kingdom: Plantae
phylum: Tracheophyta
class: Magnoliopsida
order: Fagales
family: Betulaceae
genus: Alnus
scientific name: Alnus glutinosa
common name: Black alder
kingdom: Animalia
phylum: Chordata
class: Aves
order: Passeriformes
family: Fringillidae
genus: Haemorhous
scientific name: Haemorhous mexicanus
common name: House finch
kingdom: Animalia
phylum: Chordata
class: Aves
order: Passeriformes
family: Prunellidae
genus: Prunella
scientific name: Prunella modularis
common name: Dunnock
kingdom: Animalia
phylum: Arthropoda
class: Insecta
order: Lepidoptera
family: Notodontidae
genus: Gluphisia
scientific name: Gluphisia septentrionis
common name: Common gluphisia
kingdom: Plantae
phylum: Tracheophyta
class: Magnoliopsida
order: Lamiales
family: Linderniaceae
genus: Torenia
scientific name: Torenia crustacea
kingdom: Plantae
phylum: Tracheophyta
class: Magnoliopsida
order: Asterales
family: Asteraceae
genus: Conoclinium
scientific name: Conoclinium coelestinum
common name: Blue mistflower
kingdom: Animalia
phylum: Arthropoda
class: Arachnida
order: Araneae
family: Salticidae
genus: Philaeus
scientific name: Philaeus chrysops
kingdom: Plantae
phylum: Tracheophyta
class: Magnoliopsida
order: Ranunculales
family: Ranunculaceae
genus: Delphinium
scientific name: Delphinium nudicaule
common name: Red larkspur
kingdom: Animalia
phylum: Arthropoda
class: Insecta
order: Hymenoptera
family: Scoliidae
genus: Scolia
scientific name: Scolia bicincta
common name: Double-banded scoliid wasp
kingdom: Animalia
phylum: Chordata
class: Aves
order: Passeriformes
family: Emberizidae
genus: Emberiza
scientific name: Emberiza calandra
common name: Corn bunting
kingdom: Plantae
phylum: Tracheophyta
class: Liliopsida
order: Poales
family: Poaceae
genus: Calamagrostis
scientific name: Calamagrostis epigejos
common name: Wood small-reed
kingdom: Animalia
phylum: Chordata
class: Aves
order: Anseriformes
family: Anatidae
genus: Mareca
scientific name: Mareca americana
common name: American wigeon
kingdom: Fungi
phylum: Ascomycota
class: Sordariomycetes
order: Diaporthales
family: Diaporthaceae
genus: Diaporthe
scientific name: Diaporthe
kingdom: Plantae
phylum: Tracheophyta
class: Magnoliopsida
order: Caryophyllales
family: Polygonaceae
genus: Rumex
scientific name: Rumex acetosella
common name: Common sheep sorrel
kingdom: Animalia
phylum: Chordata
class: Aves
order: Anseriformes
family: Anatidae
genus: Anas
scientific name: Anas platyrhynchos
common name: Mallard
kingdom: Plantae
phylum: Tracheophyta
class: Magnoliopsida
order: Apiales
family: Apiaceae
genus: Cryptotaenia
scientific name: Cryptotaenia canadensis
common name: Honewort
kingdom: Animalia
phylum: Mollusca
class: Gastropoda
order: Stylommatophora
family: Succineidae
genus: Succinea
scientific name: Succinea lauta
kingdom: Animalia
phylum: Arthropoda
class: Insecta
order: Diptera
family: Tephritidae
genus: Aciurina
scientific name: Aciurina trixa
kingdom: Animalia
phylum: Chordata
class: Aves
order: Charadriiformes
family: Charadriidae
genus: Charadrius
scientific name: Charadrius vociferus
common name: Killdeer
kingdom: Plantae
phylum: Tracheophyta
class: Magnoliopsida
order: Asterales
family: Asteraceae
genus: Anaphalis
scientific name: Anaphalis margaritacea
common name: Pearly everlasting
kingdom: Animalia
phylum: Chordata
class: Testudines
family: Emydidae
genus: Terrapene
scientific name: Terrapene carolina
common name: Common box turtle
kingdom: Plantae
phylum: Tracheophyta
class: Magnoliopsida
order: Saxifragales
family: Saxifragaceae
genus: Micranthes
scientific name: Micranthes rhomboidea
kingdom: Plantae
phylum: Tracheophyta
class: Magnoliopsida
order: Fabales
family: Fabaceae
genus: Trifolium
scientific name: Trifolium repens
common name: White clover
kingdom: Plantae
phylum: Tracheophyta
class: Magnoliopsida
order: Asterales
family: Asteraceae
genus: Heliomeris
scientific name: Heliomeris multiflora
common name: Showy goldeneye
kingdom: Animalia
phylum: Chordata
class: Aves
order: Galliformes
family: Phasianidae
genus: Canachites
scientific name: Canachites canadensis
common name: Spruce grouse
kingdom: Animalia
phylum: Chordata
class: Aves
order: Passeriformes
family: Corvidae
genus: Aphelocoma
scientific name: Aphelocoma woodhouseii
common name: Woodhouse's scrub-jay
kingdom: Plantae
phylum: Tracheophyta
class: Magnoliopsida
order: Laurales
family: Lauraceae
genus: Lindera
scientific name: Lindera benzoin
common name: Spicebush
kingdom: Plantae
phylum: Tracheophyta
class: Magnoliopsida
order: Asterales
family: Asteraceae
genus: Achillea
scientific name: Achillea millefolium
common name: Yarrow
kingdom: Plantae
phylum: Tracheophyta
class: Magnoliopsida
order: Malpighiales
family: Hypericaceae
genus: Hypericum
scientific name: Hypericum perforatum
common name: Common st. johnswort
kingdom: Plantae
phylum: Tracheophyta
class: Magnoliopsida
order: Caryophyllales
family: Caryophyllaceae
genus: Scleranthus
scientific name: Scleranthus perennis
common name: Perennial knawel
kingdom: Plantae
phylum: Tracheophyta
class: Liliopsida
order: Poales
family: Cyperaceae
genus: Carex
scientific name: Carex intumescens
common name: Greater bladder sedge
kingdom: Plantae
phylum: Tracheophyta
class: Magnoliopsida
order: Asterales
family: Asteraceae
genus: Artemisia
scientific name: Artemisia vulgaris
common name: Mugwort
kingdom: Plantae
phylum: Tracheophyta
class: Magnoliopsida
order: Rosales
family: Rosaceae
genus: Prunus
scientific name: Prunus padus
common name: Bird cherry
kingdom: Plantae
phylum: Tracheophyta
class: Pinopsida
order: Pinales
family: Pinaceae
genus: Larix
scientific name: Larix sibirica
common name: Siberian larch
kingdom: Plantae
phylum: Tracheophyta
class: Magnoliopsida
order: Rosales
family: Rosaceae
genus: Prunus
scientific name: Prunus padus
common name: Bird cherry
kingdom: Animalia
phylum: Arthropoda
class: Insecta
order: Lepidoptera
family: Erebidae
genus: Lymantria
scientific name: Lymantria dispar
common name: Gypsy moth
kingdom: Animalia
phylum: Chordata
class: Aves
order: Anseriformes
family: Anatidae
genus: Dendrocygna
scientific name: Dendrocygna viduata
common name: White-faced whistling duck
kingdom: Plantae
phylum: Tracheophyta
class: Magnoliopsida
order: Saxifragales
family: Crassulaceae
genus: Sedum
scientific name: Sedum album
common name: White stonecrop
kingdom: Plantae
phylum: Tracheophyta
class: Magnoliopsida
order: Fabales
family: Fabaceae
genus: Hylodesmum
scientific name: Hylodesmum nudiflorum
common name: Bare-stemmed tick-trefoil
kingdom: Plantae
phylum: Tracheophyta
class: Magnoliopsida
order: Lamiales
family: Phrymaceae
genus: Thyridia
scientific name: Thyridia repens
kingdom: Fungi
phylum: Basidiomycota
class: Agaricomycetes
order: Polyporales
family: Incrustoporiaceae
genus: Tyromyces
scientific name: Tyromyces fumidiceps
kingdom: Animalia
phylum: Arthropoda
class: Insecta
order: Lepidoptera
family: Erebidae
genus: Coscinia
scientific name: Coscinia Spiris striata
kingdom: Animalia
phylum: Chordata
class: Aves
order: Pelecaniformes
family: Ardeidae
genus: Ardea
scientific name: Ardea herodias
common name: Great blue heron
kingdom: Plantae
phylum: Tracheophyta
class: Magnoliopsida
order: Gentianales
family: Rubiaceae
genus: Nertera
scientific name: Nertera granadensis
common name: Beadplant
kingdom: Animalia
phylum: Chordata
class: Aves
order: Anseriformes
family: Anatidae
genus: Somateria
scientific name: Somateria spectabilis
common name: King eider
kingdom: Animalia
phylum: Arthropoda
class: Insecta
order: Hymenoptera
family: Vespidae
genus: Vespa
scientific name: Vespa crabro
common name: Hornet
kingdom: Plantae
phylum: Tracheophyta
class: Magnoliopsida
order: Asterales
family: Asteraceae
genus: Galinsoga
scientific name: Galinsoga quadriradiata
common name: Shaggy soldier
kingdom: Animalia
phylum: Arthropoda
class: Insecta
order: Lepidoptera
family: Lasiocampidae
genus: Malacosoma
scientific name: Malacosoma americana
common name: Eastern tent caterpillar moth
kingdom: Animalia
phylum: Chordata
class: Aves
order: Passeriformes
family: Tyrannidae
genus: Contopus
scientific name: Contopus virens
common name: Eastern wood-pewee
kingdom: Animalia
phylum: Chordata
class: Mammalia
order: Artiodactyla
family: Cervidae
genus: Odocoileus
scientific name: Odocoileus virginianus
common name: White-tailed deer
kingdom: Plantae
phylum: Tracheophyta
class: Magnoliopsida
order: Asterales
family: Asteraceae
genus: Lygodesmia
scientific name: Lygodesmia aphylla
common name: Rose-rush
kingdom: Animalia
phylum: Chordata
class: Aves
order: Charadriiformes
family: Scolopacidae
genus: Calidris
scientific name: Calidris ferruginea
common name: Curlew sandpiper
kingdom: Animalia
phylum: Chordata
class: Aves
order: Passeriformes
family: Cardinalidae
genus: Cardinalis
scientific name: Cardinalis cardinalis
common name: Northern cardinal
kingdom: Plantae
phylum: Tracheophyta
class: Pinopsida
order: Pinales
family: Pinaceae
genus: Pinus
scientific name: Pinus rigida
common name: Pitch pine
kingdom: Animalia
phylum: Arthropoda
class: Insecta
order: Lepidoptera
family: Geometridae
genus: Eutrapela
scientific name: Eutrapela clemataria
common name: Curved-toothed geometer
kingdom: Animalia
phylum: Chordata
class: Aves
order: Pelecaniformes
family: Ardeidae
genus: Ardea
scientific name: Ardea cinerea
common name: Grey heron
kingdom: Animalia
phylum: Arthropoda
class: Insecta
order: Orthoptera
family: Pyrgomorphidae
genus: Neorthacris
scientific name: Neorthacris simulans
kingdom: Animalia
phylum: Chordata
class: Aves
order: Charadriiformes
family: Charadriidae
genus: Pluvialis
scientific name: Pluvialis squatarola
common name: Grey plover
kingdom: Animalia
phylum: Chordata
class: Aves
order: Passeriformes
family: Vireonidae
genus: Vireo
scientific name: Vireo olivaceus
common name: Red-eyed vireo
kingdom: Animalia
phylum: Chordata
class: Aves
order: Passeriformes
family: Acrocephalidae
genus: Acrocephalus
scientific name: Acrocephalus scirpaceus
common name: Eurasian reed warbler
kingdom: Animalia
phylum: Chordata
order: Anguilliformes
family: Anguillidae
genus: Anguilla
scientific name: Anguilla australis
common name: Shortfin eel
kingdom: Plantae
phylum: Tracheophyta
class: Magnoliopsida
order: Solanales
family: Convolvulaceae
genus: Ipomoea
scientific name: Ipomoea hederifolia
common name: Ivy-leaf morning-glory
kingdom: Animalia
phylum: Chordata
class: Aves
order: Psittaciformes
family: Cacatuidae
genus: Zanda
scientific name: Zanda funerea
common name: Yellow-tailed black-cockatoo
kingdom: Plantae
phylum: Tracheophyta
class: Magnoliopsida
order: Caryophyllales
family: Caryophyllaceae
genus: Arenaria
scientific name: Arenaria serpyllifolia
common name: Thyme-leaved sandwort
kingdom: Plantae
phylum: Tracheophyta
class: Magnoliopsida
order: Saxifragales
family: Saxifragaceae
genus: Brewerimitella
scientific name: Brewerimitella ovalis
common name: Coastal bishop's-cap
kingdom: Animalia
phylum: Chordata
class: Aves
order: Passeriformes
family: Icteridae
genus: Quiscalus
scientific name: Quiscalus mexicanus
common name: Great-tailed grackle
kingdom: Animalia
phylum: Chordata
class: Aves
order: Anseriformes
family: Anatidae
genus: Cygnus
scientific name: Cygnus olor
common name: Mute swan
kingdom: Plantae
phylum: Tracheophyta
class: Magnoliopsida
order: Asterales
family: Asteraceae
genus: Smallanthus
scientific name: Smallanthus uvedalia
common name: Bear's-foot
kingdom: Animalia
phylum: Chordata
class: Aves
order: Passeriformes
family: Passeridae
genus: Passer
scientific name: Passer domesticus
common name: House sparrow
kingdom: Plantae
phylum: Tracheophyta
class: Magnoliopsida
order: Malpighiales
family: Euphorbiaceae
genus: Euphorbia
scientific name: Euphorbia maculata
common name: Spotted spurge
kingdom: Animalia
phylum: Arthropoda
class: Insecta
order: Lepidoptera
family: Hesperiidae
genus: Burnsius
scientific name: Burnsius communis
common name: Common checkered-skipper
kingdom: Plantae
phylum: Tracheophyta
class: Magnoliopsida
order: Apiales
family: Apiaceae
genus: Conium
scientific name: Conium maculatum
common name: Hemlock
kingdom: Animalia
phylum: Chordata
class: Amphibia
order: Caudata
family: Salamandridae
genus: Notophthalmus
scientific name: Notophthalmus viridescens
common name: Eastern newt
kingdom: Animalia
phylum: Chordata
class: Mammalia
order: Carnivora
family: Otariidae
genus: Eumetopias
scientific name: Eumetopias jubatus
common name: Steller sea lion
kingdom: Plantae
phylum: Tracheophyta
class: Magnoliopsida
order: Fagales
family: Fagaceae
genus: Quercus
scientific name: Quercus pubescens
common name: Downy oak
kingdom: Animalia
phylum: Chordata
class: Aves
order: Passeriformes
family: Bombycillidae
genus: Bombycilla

** Your task **
Quote the items word for word, from the first line through the line containing "scientific name: Delphinium nudicaule".

** Written response **
kingdom: Plantae
phylum: Tracheophyta
class: Magnoliopsida
order: Fagales
family: Betulaceae
genus: Alnus
scientific name: Alnus glutinosa
common name: Black alder
kingdom: Animalia
phylum: Chordata
class: Aves
order: Passeriformes
family: Fringillidae
genus: Haemorhous
scientific name: Haemorhous mexicanus
common name: House finch
kingdom: Animalia
phylum: Chordata
class: Aves
order: Passeriformes
family: Prunellidae
genus: Prunella
scientific name: Prunella modularis
common name: Dunnock
kingdom: Animalia
phylum: Arthropoda
class: Insecta
order: Lepidoptera
family: Notodontidae
genus: Gluphisia
scientific name: Gluphisia septentrionis
common name: Common gluphisia
kingdom: Plantae
phylum: Tracheophyta
class: Magnoliopsida
order: Lamiales
family: Linderniaceae
genus: Torenia
scientific name: Torenia crustacea
kingdom: Plantae
phylum: Tracheophyta
class: Magnoliopsida
order: Asterales
family: Asteraceae
genus: Conoclinium
scientific name: Conoclinium coelestinum
common name: Blue mistflower
kingdom: Animalia
phylum: Arthropoda
class: Arachnida
order: Araneae
family: Salticidae
genus: Philaeus
scientific name: Philaeus chrysops
kingdom: Plantae
phylum: Tracheophyta
class: Magnoliopsida
order: Ranunculales
family: Ranunculaceae
genus: Delphinium
scientific name: Delphinium nudicaule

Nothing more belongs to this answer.